<<<<
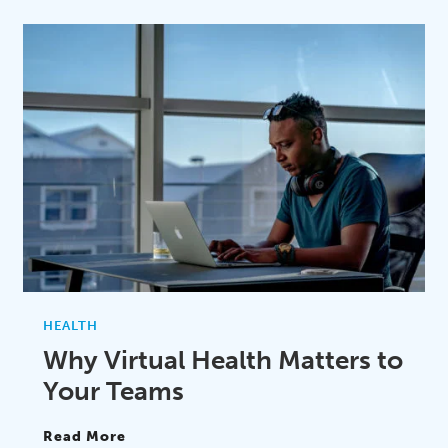
HEALTH
Why Virtual Health Matters to
Your Teams
Read More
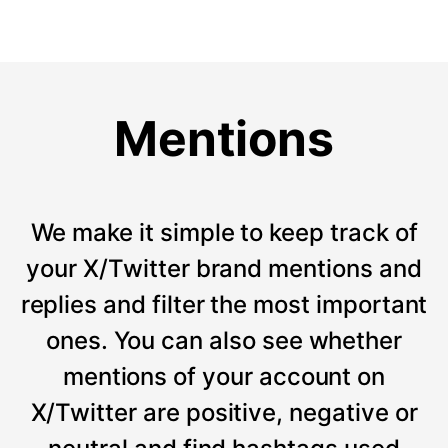
Mentions
We make it simple to keep track of
your X/Twitter brand mentions and
replies and filter the most important
ones. You can also see whether
mentions of your account on
X/Twitter are positive, negative or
>>>>
### YOUR ASSIGNMENT
Return every line above that contains the word "Twitter".

### COMPLETED EXERCISE
your X/Twitter brand mentions and
X/Twitter are positive, negative or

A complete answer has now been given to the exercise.